Longa, incerta e desigual
Técnicos do FMI e Arranjos de Financiamento Regional (RFAs) discutiram maneiras de fortalecer a cooperação e, ao mesmo tempo, ajudar seus membros a superar o severo impacto da pandemia Covid-19. Eles enfatizaram que, apesar de uma perspectiva global ligeiramente melhor, a pandemia ainda não foi contida e o risco de novas ondas de infecção surge no horizonte.
A recuperação, portanto, permanece longa, incerta e desigual entre regiões e setores. Também existe o risco de cicatrizes econômicas graves devido ao aumento da dívida, ao alto desemprego e ao agravamento da desigualdade. Essas vulnerabilidades crescentes podem, por sua vez, intensificar as preocupações sobre a estabilidade financeira em alguns países e regiões.
Exceto para a China, onde a produção deve ultrapassar os níveis de 2019 este ano, a produção nas economias avançadas e nos mercados emergentes e em desenvolvimento deve permanecer abaixo dos níveis de 2019 mesmo no próximo ano. Os países que dependem mais de serviços de contato intensivo e exportadores de petróleo enfrentam recuperações mais fracas em comparação com as economias baseadas na indústria.
Por último, o FMI entende que as políticas devem ser elaboradas com o objetivo de colocar as economias em caminhos de crescimento mais forte, igualitário e sustentável, com a necessidade de flexibilização global da política monetária. Os gastos fiscais necessários e o colapso da produção levaram os níveis de dívida soberana mundial a um recorde de 100% do PIB global.

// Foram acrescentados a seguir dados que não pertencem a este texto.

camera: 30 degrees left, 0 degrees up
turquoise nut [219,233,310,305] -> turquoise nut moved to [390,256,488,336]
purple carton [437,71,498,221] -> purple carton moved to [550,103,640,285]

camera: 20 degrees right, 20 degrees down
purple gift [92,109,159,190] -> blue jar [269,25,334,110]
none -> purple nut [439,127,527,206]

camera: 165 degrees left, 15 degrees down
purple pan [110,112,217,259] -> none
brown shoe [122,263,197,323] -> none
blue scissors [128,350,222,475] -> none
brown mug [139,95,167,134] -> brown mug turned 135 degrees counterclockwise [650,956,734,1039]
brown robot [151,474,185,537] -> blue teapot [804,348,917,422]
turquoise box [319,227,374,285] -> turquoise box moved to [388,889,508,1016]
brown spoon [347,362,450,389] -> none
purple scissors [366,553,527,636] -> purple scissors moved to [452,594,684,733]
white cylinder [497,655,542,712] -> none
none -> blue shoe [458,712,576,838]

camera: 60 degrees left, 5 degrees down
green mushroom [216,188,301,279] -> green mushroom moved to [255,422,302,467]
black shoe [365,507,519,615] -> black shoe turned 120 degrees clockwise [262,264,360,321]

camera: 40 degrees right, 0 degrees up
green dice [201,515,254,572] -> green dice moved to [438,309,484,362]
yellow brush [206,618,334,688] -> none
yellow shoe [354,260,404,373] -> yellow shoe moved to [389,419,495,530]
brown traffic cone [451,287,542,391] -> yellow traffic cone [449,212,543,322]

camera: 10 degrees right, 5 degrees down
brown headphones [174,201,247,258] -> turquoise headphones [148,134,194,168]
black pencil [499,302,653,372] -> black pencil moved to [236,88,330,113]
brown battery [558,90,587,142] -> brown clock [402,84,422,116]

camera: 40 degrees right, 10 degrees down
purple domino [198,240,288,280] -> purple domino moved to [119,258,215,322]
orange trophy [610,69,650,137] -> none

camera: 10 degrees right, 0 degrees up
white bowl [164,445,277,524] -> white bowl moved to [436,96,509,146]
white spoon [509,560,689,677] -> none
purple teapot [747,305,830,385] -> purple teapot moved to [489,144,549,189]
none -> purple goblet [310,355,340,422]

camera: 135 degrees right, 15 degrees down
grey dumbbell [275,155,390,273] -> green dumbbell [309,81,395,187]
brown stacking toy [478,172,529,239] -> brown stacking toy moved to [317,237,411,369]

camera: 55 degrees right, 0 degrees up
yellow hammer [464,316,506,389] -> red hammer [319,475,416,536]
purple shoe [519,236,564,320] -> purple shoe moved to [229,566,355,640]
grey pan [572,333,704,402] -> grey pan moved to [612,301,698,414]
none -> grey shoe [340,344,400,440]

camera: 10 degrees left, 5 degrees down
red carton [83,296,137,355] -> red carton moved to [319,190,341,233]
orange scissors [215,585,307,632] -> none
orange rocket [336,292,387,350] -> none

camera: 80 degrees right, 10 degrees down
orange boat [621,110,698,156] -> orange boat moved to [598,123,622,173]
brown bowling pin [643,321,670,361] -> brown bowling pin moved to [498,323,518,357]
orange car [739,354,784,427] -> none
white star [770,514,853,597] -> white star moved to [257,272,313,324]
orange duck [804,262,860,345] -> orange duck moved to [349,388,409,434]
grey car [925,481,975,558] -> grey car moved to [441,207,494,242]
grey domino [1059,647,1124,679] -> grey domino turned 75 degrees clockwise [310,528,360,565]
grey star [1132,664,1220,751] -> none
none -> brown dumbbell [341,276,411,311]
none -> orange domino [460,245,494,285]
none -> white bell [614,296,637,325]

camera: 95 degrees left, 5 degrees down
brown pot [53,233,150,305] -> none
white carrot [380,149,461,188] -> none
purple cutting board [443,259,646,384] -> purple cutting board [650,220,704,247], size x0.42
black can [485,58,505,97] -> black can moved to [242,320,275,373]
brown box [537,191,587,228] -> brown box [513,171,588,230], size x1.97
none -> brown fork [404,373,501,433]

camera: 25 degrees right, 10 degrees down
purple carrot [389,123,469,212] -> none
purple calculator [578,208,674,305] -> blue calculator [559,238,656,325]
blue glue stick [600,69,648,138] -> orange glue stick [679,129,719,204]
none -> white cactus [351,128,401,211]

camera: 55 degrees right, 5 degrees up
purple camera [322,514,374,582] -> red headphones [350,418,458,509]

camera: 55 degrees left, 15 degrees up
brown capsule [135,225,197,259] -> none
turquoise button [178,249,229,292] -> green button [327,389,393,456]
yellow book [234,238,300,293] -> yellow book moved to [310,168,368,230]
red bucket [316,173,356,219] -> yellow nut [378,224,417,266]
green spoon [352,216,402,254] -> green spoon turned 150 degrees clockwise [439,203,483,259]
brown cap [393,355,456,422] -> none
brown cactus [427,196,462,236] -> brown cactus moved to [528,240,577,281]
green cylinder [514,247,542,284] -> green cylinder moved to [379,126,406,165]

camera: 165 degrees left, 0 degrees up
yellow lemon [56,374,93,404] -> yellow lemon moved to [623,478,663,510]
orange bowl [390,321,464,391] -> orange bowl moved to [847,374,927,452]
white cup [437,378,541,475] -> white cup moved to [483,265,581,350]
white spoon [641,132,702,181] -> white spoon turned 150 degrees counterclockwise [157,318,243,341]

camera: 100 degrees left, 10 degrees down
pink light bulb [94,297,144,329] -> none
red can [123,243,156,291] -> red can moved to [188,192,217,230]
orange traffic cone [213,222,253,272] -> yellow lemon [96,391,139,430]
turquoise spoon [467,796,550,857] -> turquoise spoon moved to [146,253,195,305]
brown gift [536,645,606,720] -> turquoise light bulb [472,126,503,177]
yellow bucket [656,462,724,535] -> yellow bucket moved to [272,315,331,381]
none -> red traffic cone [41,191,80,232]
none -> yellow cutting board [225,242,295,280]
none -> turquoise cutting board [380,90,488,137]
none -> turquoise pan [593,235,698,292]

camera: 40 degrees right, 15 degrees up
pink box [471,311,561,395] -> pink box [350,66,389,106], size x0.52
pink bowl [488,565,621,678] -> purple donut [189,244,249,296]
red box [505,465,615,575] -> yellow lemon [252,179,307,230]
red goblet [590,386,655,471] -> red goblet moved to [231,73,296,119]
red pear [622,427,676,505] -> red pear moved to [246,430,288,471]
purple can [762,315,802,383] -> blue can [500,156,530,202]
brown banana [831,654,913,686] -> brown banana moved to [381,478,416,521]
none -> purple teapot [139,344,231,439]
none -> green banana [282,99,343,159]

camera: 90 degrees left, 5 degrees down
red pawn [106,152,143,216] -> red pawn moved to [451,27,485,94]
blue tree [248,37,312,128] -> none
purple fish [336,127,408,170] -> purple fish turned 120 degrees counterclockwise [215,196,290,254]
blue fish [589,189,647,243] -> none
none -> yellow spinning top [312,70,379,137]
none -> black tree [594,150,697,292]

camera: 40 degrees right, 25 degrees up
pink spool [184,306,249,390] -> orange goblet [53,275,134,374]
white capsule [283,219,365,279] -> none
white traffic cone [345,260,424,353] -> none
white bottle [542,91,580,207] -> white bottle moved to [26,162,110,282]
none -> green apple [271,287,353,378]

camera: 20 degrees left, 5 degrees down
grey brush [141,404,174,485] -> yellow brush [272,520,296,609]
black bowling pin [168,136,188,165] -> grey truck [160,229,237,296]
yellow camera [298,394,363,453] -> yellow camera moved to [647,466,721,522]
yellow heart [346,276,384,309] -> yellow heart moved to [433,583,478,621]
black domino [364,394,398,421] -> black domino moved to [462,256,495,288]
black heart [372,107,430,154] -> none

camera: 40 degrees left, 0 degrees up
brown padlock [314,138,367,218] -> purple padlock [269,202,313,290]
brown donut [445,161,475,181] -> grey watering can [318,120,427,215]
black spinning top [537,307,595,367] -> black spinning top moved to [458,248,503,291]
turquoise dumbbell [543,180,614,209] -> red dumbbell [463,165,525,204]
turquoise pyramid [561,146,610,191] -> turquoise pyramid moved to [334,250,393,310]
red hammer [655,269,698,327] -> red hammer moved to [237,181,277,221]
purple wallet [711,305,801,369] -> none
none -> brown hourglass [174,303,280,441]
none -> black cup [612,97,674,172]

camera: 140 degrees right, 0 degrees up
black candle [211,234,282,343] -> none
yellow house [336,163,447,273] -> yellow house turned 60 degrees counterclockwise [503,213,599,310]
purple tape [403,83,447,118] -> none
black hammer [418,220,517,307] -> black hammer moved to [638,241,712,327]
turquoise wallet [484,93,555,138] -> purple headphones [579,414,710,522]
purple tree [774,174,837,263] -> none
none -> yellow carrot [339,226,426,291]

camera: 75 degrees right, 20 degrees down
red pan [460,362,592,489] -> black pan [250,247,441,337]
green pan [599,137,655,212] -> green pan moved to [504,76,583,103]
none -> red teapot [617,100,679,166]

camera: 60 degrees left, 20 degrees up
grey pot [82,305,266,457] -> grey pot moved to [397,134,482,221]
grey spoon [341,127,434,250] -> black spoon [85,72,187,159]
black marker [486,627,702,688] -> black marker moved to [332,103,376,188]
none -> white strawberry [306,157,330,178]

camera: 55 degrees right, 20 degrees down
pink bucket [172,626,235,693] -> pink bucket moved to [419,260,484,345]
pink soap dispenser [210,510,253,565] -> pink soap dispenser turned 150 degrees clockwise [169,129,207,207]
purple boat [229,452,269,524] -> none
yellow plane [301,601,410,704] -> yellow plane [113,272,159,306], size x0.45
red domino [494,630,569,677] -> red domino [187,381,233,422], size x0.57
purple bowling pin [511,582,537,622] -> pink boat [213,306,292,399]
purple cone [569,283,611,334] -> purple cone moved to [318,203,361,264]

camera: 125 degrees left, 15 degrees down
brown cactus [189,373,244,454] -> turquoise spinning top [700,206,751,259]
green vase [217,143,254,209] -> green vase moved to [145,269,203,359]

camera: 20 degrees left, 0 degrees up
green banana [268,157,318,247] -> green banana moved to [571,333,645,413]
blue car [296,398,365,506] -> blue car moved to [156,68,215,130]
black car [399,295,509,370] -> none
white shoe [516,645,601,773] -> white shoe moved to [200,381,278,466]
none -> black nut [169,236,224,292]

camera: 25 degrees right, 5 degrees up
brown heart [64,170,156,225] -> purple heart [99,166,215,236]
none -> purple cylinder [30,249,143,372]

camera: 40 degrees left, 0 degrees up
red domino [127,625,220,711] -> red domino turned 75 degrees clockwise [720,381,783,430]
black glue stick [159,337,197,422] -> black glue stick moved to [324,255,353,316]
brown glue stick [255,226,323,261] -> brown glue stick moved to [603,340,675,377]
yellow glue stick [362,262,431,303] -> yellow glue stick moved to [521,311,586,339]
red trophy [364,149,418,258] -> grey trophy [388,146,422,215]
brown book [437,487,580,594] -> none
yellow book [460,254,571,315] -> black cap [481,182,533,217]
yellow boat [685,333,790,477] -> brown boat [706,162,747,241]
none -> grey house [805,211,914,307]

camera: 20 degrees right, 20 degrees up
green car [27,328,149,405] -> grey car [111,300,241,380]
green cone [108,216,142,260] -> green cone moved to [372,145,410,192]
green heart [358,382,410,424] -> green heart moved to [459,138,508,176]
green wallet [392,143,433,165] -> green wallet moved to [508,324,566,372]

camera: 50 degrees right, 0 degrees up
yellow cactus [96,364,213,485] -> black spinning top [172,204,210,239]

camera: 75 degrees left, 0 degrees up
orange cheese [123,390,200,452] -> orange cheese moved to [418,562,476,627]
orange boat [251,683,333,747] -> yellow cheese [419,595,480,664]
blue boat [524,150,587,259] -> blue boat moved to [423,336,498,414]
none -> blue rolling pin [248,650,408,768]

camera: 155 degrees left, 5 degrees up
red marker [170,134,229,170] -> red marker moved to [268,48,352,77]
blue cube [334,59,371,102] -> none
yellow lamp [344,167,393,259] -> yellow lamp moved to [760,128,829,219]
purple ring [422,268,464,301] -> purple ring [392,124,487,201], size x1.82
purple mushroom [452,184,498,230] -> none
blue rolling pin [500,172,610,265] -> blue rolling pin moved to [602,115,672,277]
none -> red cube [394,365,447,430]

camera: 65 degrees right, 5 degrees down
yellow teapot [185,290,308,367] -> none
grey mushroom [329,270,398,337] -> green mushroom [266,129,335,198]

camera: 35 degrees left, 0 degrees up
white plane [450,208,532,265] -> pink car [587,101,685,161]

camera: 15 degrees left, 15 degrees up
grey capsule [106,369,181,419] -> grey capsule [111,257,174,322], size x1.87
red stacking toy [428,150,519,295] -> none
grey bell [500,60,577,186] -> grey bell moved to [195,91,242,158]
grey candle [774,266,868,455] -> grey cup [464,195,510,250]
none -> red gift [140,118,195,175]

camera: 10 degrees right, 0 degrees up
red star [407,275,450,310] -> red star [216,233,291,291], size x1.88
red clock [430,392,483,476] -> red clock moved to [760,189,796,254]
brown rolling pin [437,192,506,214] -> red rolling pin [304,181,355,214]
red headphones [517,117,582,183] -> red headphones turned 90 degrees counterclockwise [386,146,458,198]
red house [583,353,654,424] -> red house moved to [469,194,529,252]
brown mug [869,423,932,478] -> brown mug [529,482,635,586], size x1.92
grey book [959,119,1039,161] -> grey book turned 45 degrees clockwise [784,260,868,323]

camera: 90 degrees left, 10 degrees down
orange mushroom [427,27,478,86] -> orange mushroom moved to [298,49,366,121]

O FMI sugere, ainda, investimentos em saúde, infraestrutura digital, infraestrutura verde e educação, que podem ajudar a alcançar um crescimento produtivo, inclusivo e sustentável. E a expansão da rede de segurança onde existem lacunas pode garantir que os mais vulneráveis sejam protegidos.